La chronique de Grégoire Polet: Mélancolique syllogisme

Toutes les deux semaines, l’écrivain Grégoire Polet nous dévoile ses coups de coeur et coups de griffe.

1. VIANA Amália Rodrigues, la grande chanteuse portugaise à la voix sincère, avait dans son répertoire de fado une chanson qui me touche et qui s’intitule : Havemos de ir a Viana, « il faut que nous allions à Viana, si mon sang ne me trompe pas, si l’imagination ne me trompe pas, oh mon amour, un jour, il faut que nous allions à Viana… » Je suppose que Viana réfère à Viana do Castelo, une petite ville au Portugal, dont je connais une photo de la place centrale.

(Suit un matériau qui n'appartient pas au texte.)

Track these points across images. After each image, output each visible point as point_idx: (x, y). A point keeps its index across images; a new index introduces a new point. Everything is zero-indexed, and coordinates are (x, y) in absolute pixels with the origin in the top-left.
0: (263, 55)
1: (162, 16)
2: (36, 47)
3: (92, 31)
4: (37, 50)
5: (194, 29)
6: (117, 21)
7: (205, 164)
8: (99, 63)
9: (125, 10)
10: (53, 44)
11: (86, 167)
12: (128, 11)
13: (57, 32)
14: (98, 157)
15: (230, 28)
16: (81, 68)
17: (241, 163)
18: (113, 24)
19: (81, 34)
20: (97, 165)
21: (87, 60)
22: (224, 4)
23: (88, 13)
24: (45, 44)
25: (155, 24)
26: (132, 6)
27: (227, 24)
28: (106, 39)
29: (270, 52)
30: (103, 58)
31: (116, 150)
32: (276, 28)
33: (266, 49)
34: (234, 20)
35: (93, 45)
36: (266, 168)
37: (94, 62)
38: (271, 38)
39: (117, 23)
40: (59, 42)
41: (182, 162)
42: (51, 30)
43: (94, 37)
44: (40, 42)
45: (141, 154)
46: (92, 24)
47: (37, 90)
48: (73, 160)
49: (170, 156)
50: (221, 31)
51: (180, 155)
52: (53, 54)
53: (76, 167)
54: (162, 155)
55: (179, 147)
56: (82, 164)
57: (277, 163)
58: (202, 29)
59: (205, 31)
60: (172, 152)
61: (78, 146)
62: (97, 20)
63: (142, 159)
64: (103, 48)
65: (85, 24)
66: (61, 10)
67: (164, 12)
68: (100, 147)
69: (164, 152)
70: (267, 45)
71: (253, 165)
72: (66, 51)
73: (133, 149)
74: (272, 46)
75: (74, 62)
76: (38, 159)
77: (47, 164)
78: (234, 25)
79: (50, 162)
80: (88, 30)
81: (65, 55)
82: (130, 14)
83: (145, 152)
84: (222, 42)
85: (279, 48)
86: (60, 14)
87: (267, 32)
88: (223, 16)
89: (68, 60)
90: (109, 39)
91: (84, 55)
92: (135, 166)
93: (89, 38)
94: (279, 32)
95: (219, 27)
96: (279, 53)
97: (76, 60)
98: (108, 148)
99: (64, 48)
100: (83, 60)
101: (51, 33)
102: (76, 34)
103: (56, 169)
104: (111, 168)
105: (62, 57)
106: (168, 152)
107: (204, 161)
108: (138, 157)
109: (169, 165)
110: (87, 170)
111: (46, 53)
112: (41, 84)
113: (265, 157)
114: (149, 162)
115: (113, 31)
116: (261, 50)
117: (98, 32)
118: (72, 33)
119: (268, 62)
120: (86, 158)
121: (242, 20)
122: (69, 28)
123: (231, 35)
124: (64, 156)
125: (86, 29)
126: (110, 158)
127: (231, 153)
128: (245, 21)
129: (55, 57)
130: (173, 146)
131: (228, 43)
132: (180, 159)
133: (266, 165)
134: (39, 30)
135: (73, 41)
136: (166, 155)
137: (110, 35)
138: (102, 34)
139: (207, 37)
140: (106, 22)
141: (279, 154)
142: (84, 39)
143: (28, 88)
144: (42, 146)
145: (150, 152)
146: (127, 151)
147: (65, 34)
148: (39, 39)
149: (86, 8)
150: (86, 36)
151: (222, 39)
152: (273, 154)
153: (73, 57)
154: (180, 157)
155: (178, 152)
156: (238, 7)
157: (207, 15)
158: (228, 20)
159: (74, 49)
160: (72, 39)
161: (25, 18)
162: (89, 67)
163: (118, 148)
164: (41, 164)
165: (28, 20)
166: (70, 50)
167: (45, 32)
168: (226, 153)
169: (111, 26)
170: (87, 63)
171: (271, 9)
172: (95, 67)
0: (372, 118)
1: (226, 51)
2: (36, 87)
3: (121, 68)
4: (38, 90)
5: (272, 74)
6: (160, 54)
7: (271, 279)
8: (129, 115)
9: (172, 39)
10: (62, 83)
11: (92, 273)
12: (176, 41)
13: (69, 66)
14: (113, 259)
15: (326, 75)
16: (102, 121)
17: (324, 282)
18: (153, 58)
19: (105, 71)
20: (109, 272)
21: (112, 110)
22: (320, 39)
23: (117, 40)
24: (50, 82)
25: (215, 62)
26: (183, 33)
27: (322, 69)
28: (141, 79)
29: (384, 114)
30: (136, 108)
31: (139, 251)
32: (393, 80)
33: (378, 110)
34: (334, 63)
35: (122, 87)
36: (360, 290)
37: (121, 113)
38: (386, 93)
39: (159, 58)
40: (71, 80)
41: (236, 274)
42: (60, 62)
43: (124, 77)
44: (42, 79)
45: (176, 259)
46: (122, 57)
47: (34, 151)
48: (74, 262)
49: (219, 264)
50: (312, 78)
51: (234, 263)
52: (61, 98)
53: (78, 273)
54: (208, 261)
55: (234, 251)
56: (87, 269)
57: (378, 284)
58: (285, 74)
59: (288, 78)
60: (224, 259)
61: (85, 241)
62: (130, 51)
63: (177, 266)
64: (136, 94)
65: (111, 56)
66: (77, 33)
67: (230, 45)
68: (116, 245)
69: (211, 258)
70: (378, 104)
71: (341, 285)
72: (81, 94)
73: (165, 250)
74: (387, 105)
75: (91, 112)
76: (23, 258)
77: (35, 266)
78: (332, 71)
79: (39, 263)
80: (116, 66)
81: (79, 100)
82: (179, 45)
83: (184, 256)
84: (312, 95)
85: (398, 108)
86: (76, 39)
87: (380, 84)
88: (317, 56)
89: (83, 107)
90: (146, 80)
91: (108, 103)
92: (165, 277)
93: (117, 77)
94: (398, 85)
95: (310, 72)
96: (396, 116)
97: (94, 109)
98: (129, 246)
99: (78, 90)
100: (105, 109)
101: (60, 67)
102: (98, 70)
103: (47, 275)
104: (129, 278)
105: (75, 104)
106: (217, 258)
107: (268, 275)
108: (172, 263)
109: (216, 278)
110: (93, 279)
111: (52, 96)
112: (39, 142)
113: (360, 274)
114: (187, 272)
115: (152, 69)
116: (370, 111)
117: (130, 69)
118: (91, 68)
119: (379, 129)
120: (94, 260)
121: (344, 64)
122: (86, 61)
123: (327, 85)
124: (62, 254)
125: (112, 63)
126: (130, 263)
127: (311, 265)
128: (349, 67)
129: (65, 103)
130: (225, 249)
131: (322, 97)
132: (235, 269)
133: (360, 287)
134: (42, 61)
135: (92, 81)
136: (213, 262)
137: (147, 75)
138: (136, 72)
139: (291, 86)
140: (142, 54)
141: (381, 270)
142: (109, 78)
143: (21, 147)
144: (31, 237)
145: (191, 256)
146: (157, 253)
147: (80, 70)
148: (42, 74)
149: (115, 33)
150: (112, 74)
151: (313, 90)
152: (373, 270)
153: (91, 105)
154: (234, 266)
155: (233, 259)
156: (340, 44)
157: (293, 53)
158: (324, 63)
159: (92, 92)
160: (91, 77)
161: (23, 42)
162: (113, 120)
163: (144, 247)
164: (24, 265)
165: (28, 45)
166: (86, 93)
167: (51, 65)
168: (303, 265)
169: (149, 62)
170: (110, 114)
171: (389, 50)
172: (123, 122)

2. VIANE Georges Rodenbach, l’écrivain symboliste, a donné au personnage principal de son petit roman poétique et désespérant Bruges la morte le nom bizarre de : Hugues Viane. Depuis longtemps, ce nom évanescent et insaisissable, Viane, me poursuit ou me hante. Il est rentré, par amalgame, dans le nom Viana et dans la chanson et dans la voix d’Amalia Rodrigues.

3. VIA-NE

Un savant dont j’ai oublié le nom, spécialiste de Rodenbach, a dit que le nom bizarre de ce personnage tragique, Viane, doit s’analyser comme une contraction des deux mots latins, « via » et « ne », c’est-à-dire sans voie, sans chemin, soit : ce qui ne mène nulle part. Viane, nulle part. Viane.

4. NOEUD

À cause de ma mémoire, qui réfléchit toute seule sans que je lui demande rien, Viana, Viane, j’ai un noeud dans la gorge, un fameux noeud, quand j’entends, comme là, maintenant, Amalia Rodrigues chanter sur un disque et, par un petit câble blanc, directement dans mes oreilles, tellement sincère et passionnée, implacable : que dans notre vie, mon amour, il faut que nous allions : à Viana.